Thursday, February 2

BAPA TUA

Siapa pun tidak patut disalahkan dengan kondisinya saat ini. Bagaimanapun dia memang sudah tidak bisa lagi berjalan. Bukan tidak diberikan pengobatan oleh Opungku, tetapi sudah segala cara dilakukan , hasilnya nihil kakinya semakin lama semakin mengecil. Zaman dulu mungkin langka seperti itu, dia tidak menangis saat dilahirkan, namun sejenak setelah itu, dia terus menangis kecuali sedang tidur. Itu cerita Opungku pada kami cucu-cucunya.
Bagaimana mungkin bisa bersekolah dengan kondisi seperti itu, kakinya tidak bisa berjalan, dia terus merangkak dan merangkak untuk melakukan segalanya. Sewaktu aku mulai mengenalinya sendiri, karena dia adalah abang ayahku. Aku menatapnya lekat-lekat, pemikiran anak kecil,yang terpikirkan olehku hanyalah satu : Dia Bapa Tua.
Ingatanku yang paling kuat adalah ketika aku berkunjung kerumahnya sewaktu aku kecil, kira-kira masih SD. Dia mengatakan rambutku seperti rambut bintang film, karena rambutku memang ikal dan sedikit mengembang. Lalu aku merajuk dan dia merayuku dengan memberikan permen buatku. Itu ingatan masa kecil ku.
Banyak hal yang sebenarnya tidak kupahami saat aku kecil, tetapi sekarang seiring dengan pertumbuhanku, aku semakin mengerti betapa sebenarnya hidup ini sangat berat. Lalu saat ini aku pun mulai berpikir, bagaimana dengan hidup Bapa Tua? Kalaulah aku berpikir terlalu idealis maka aku akan memaksanya seperti orang yang berada di televisi, yang tetap melakukan segala sesuatunya dengan semangat. Ah, aku bahkan mulai berpikir bahwa semua yang ditayangkan di televisi itu hasil rekayasa.

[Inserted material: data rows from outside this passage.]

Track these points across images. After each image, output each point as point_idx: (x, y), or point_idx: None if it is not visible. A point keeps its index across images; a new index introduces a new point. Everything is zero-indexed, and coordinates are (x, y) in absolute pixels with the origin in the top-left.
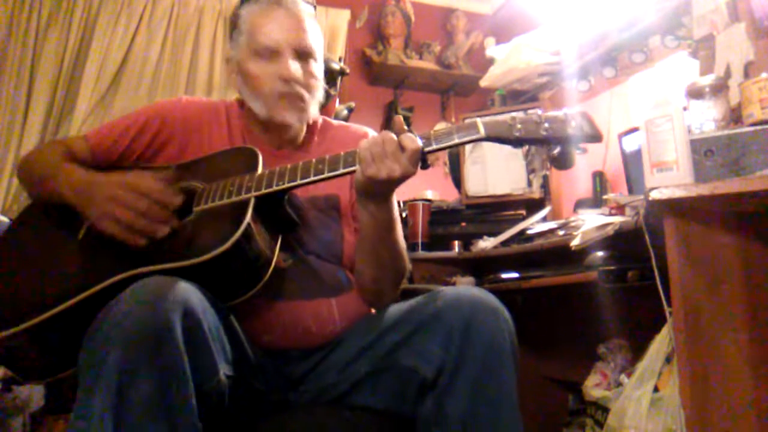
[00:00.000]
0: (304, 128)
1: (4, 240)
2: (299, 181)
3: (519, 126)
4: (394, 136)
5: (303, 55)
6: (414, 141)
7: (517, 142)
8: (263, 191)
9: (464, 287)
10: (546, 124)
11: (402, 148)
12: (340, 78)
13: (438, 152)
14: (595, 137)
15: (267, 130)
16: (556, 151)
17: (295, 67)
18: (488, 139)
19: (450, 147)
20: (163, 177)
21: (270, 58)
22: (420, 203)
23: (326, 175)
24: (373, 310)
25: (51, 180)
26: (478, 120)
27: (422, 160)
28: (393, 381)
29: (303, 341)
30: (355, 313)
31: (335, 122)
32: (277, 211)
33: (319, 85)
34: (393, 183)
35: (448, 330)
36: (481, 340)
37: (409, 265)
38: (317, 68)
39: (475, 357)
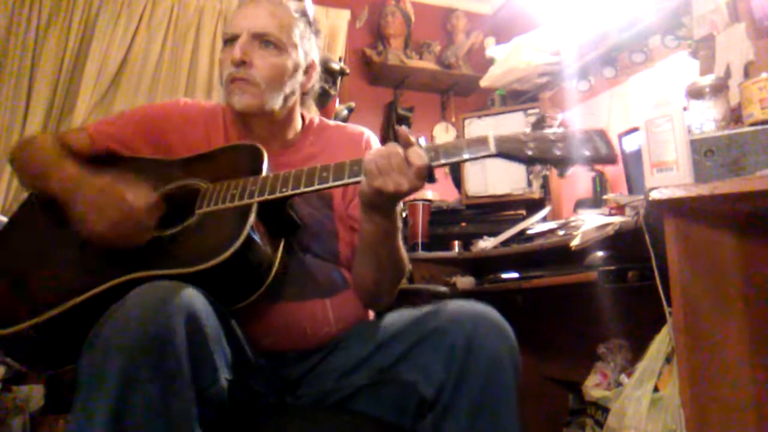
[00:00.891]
0: (297, 126)
1: (5, 234)
2: (303, 189)
3: (532, 145)
4: (401, 150)
5: (262, 41)
6: (421, 157)
7: (529, 161)
8: (266, 197)
9: (467, 302)
10: (561, 144)
11: (409, 163)
12: (340, 78)
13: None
14: (611, 159)
15: (249, 126)
16: (569, 171)
17: (245, 49)
18: (499, 156)
19: (459, 163)
20: (159, 177)
21: (229, 45)
22: (420, 203)
23: (331, 183)
24: (371, 313)
25: (44, 174)
26: (490, 135)
27: (429, 174)
28: (393, 394)
29: (298, 343)
30: (351, 314)
31: (332, 122)
32: (279, 214)
33: (287, 78)
34: (400, 196)
35: (450, 346)
36: (483, 357)
37: (408, 266)
38: (284, 59)
39: (476, 375)
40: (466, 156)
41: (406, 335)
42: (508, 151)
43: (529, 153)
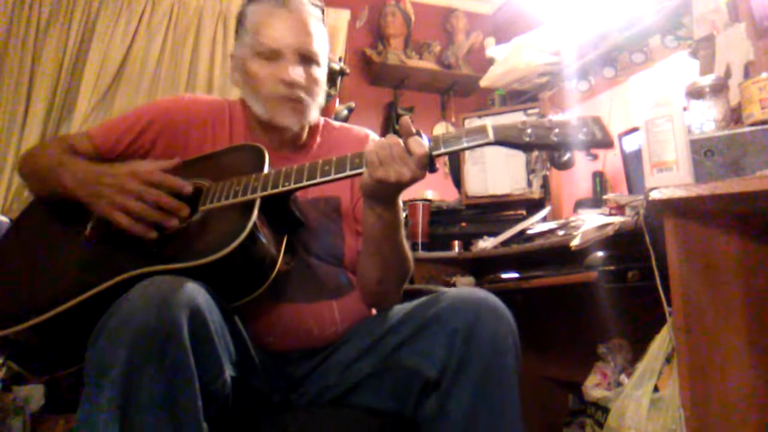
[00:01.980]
0: (306, 129)
1: (9, 237)
2: (305, 182)
3: (529, 131)
4: (401, 140)
5: (305, 59)
6: (422, 145)
7: (526, 148)
8: (269, 192)
9: (467, 288)
10: (557, 130)
11: (410, 152)
12: (340, 78)
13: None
14: (607, 143)
15: (267, 130)
16: (566, 157)
17: (296, 70)
18: (497, 143)
19: (458, 151)
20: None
21: (271, 60)
22: (420, 203)
23: (333, 176)
24: (374, 312)
25: (55, 173)
26: (488, 124)
27: (430, 163)
28: (395, 382)
29: (304, 343)
30: (357, 314)
31: (337, 123)
32: (282, 211)
33: (321, 89)
34: (402, 186)
35: (451, 331)
36: (484, 341)
37: (412, 266)
38: (320, 72)
39: (478, 358)
40: (465, 144)
41: (408, 323)
42: (507, 138)
43: (527, 139)
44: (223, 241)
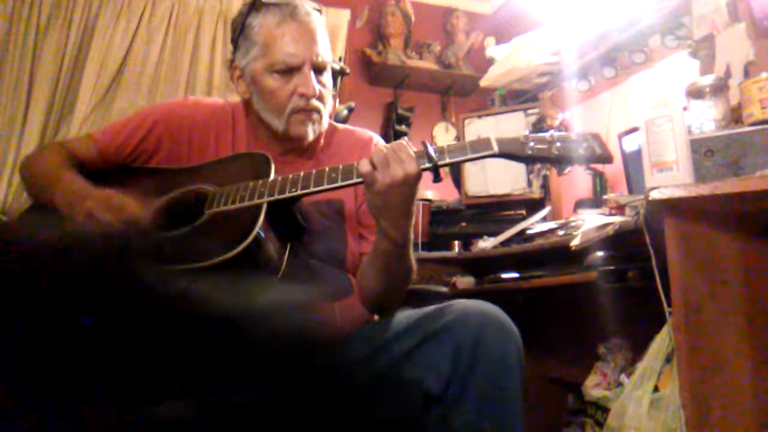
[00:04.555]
0: None
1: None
2: (312, 189)
3: (531, 144)
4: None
5: (318, 69)
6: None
7: (528, 160)
8: (276, 197)
9: (473, 301)
10: (558, 144)
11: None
12: (340, 78)
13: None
14: (606, 159)
15: (273, 136)
16: (567, 170)
17: (313, 83)
18: (501, 155)
19: (463, 162)
20: (167, 185)
21: (288, 74)
22: (420, 203)
23: (339, 183)
24: (375, 316)
25: (48, 188)
26: (492, 137)
27: (435, 173)
28: (397, 392)
29: None
30: (358, 317)
31: (340, 126)
32: (287, 217)
33: (331, 94)
34: (410, 181)
35: (457, 345)
36: (489, 356)
37: (416, 275)
38: (329, 78)
39: (483, 373)
40: (470, 155)
41: (412, 335)
42: (510, 151)
43: (529, 152)
44: (228, 244)
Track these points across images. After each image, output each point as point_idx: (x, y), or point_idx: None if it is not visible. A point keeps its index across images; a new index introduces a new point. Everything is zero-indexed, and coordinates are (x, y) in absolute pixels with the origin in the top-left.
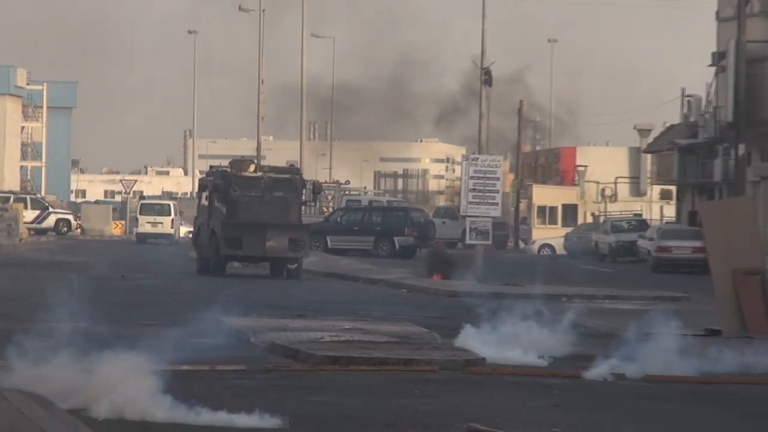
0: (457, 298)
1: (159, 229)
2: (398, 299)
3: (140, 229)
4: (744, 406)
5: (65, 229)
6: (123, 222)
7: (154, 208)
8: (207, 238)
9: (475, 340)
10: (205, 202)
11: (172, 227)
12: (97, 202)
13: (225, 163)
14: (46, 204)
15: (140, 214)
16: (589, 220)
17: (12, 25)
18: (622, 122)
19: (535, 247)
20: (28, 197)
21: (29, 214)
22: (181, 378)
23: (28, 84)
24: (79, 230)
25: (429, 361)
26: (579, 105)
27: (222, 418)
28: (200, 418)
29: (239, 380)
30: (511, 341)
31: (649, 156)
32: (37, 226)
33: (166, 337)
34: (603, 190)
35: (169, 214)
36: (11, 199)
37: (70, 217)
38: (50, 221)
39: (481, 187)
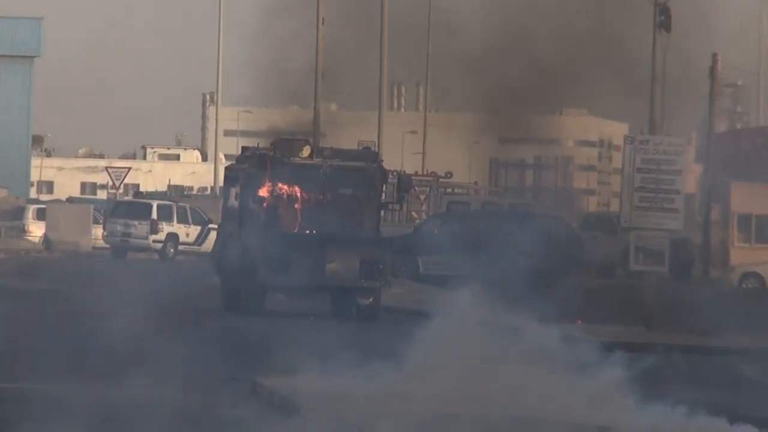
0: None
1: None
2: None
3: None
4: None
5: None
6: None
7: None
8: (238, 256)
9: None
10: (235, 201)
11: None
12: (70, 200)
13: (266, 143)
14: (207, 218)
15: None
16: None
17: None
18: None
19: (735, 276)
20: (188, 210)
21: (191, 231)
22: None
23: None
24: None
25: None
26: None
27: None
28: None
29: None
30: None
31: None
32: (197, 248)
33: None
34: None
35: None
36: (174, 210)
37: None
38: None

Bapa Tua dengan rendah hati atau mungkin pasrah saja melihat semua adik-adiknya pergi bersekolah setiap harinya, berjalan kaki dan menyusuri jalan-jalan dengan kaki mereka. Tetapi Bapa Tua tidak, dia dirumah menjaga adik-adiknya yang lainnya yang belum bersekolah. Sebenarnya aku tidak habis pikir, kalau aku seperti itu aku akan menjadi anak yang sangat manja dan meratapi diri sendiri. Tetapi Bapa Tua tidak, dia bahkan mau belajar dan diajari. Terus terang saja, soal hitung-menghitung aku sangat jauh darinya. Bapa Tua tidak pernah bersekolah. Abang ayahku ini, hanya merangkak kesana-kemari, kemana saja dia selalu diperhatikan orang yang belum mengenalnya. Badannya besar tetapi kakinya kecil, dia hanya merangkak.
Sebagai lelaki tertua dikeluarga, hanya dia yang belum menikah saat aku sudah mulai beranjak remaja. Aku tidak tahu aku memikirkan apa dahulu, tetapi aku senang sekali saat dia menikah, walaupun dengan seorang janda. Aku berpikir, istrinya akan sangat baik merawatnya dengan segala kelemahan dan kekurangannya. Tetapi tidak, Bapa Tuaku ditinggalkannya. Oh, lalu aku berpikir bagaimana lagi ini? Aku tidak bisa menahan kalau aku begitu miris melihat hidupnya. Kakinya lumpuh, tidak bisa mendapat pendidikan formal dimasa kecilnya, ditinggalkan oleh istrinya dan dia harus mengurus anak laki-lakinya yang masih kecil sendirian dengan keterbatasannya.
Aku selalu ingin bertanya-tanya, apa sebenarnya yang dirasakan Bapa Tua? Sungguh aku takut jika dia menyerah. Hidupnya sudah hampir setengah abad, aku selalu bertanya apakah dia bersukacita? Apa dia pernah merasakan bahagia?
Aku pun jarang bertemu dengannya, jarang berbicara dengannya, jarang berkomunikasi dengannya. Mungkin diam dan menerima yang dipilih Bapa Tua ku, mungkin dia juga sudah letih menangisi hidup, mungkin dia mulai apatis dalam hidupnya, mungkin juga.
Tapi mungkin tanpa disadarinya, dia telah memberi motivasi yang sangat besar bagiku, aku yang akan memberi kegembiraan buatnya, aku yang akan berjuang sekolah, aku yang akan membantunya kelak. Semoga dia mendoakanku.